Doctors at St Vincent’s Hospital in Sydney performed the experimental procedure last November, installing the BiVACOR Total Artificial Heart into a man suffering from severe heart failure. Though the man wasn’t the first human to receive the technology, he was the first to live with it long enough to be released from the hospital—over 100 days. The implant acted as a bridge to a typical heart transplant, which the man obtained earlier this March.

There are existing implants today that can perform some of an ailing heart’s functions, at least for a time. But the BiVACOR heart—invented by native Australian and biomedical engineer Daniel Timms—is designed to fully take over the heart’s many critical functions. It’s intended for people with end-stage heart failure, and is outfitted with an external rechargeable battery that connects to the heart through a wire. The battery only lasts for four hours at a time, though the developers are hoping that future iterations can upgrade to a more convenient wireless charger.

The implant has reached early clinical trials, with the sixth and most current patient being a man in his 40s from New South Wales.
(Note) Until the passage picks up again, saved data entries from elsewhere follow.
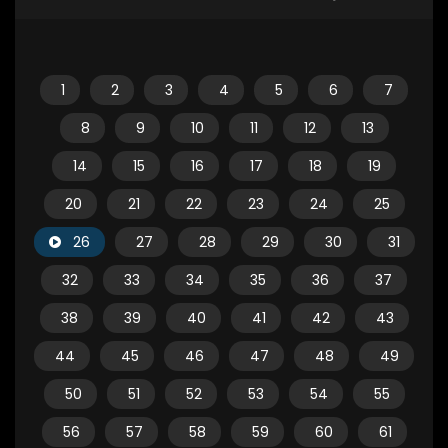
1
2
3
4
5
6
7
8
9
10
11
12
13
14
15
16
17
18
19
20
21
22
23
24
25
26
27
28
29
30
31
32
33
34
35
36
37
38
39
40
41
42
43
44
45
46
47
48
49
50
51
52
53
54
55
56
57
58
59
60
61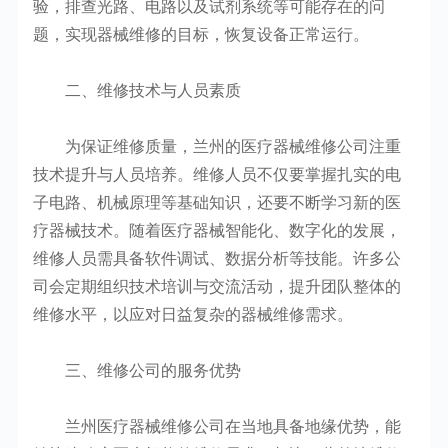
验，排查光路、电路以及试剂系统等可能存在的问
题，实现器械维修的目标，恢复设备正常运行。
二、维修技术与人员素质
为保证维修质量，兰州的医疗器械维修公司注重
技术提升与人员培养。维修人员不仅要掌握扎实的电
子电路、机械原理等基础知识，还要不断学习新的医
疗器械技术。随着医疗器械智能化、数字化的发展，
维修人员需具备软件调试、数据分析等技能。许多公
司会定期组织技术培训与交流活动，提升团队整体的
维修水平，以应对日益复杂的器械维修需求。
三、维修公司的服务优势
兰州医疗器械维修公司在当地具备地缘优势，能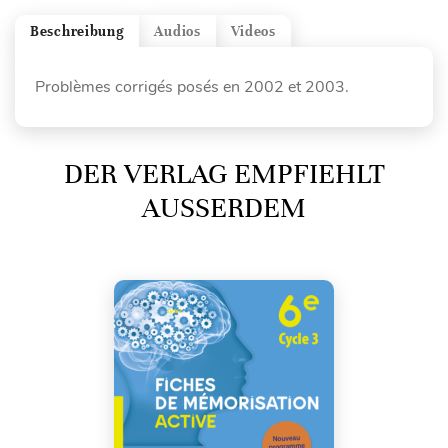
Beschreibung
Audios
Videos
Problèmes corrigés posés en 2002 et 2003.
DER VERLAG EMPFIEHLT
AUSSERDEM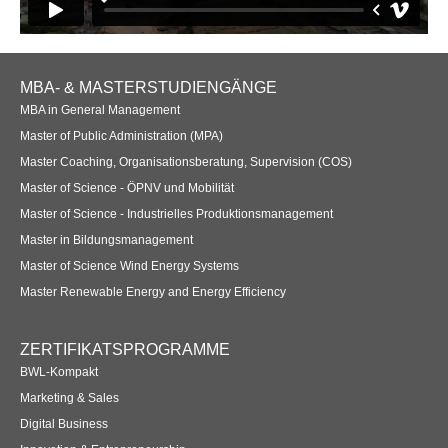
Anmelden
Übersicht
Innovation & Entrepreneurship
Footer
MBA- & MASTERSTUDIENGÄNGE
Navigation
MBA in General Management
Anmelden
Übersicht
Master of Public Administration (MPA)
Planung des ÖPNV
Master Coaching, Organisationsberatung, Supervision (COS)
Master of Science - ÖPNV und Mobilität
Übersicht
Master of Science - Industrielles Produktionsmanagement
Master in Bildungsmanagement
Organisation, Wettbewerb und Recht im ÖPNV
Master of Science Wind Energy Systems
Übersicht
Master Renewable Energy and Energy Efficiency
Betrieb, Technik und Verkehrsmanagement des ÖPNV
ZERTIFIKATSPROGRAMME
Übersicht
BWL-Kompakt
Marketing & Sales
Planung, Betrieb und Steuerung von Produktions- und
Digital Business
Logistiksystemen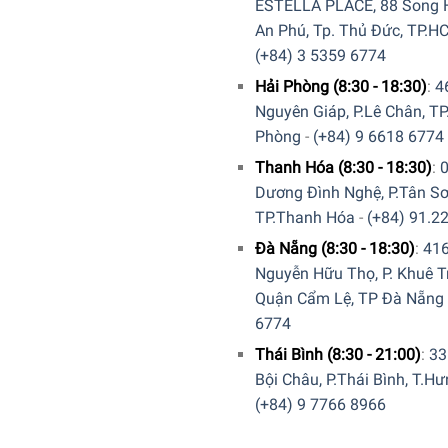
ESTELLA PLACE, 88 Song H
được điều khiển bằng cách chạm trực tiếp hoặc vuốt dọc theo bản
An Phú, Tp. Thủ Đức, TP.H
ược 17 mức công suất khác nhau.
(+84) 3 5359 6774
Hải Phòng (8:30 - 18:30)
:
4
Nguyên Giáp, P.Lê Chân, TP
Phòng
-
(+84) 9 6618 6774
Thanh Hóa (8:30 - 18:30)
:
Dương Đình Nghệ, P.Tân Sơ
TP.Thanh Hóa
-
(+84) 91.2
Đà Nẵng (8:30 - 18:30)
:
41
Nguyễn Hữu Thọ, P. Khuê T
Quận Cẩm Lệ, TP Đà Nẵng
6774
Thái Bình (8:30 - 21:00)
:
33
Bội Châu, P.Thái Bình, T.H
(+84) 9 7766 8966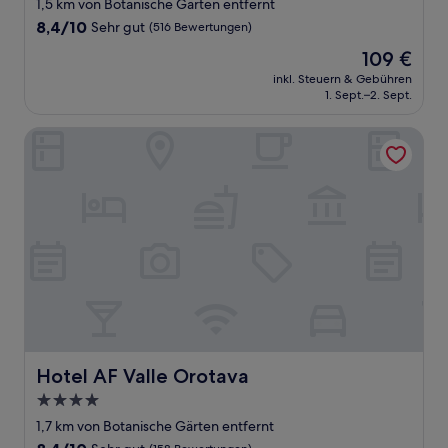
Sterne-
1,5 km von Botanische Gärten entfernt
Unterkunft
8.4
8,4/10
Sehr gut
(516 Bewertungen)
von
Der
109 €
10,
Preis
Sehr
inkl. Steuern & Gebühren
beträgt
1. Sept.–2. Sept.
gut,
109 €
(516
Bewertungen)
Hotel AF Valle Orotava
Hotel AF Valle Orotava
Hotel AF Valle Orotava
4.0-
Sterne-
1,7 km von Botanische Gärten entfernt
Unterkunft
8.4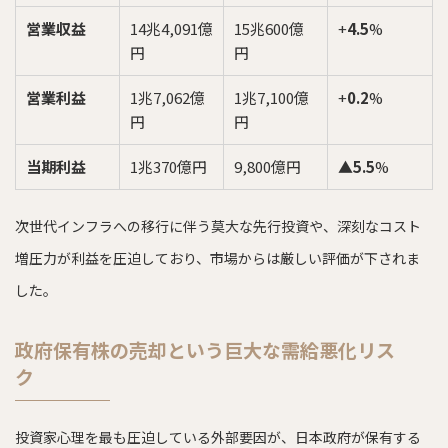
営業収益
14兆4,091億
15兆600億
+
4.5
%
円
円
営業利益
1兆7,062億
1兆7,100億
+
0.2
%
円
円
当期利益
1兆370億円
9,800億円
▲
5.5
%
次世代インフラへの移行に伴う莫大な先行投資や、深刻なコスト
増圧力が利益を圧迫しており、市場からは厳しい評価が下されま
した。
政府保有株の売却という巨大な需給悪化リス
ク
投資家心理を最も圧迫している外部要因が、日本政府が保有する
The previous five patients, all in the U.S., only had the implant for a brief period before they received heart transplants, short enough that they were never discharged from their hospital stay. So the man’s discharge and his 100-plus days of survival with the implant are both record-breaking achievements. He is now recovering well from his heart transplant performed earlier this month, according to his doctors.

“We’ve worked towards this moment for years and we’re enormously proud to have been the first team in Australia to carry out this procedure,” Paul Jansz, a cardiothoracic and transplant surgeon at St Vincent’s, told The Guardian.

Though the BiVACOR heart is currently being tested as a treatment to extend the survival of patients until they can get a donor heart, Timms and his colleagues ultimately hope that the device can become a long-lasting replacement for the heart and a suitable alternative to heart transplantation. It’s a goal that won’t be easy to reach, given that patients live for a median 12 to 13 years after getting a donated heart. But for now, the early progress is certainly encouraging. More patients are expected to receive their own implants this year through a program led by researchers at Monash University in Australia.

“The BiVACOR Total Artificial Heart ushers in a whole new ball game for heart transplants, both in Australia and internationally,” Chris Hayward, a cardiologist at St Vincent’s who monitored the man’s health, told The Guardian. “Within the next decade we will see the artificial heart becoming the alternative for patients who are unable to wait for a donor heart or when a donor heart is simply not available.”

Artificial implants like the BiVACOR heart aren’t the only emerging technology that could one day support or supplant the limited supply of donor organs. Elsewhere, scientists are working on developing genetically modified pig organs that can be safely tolerated by the human body.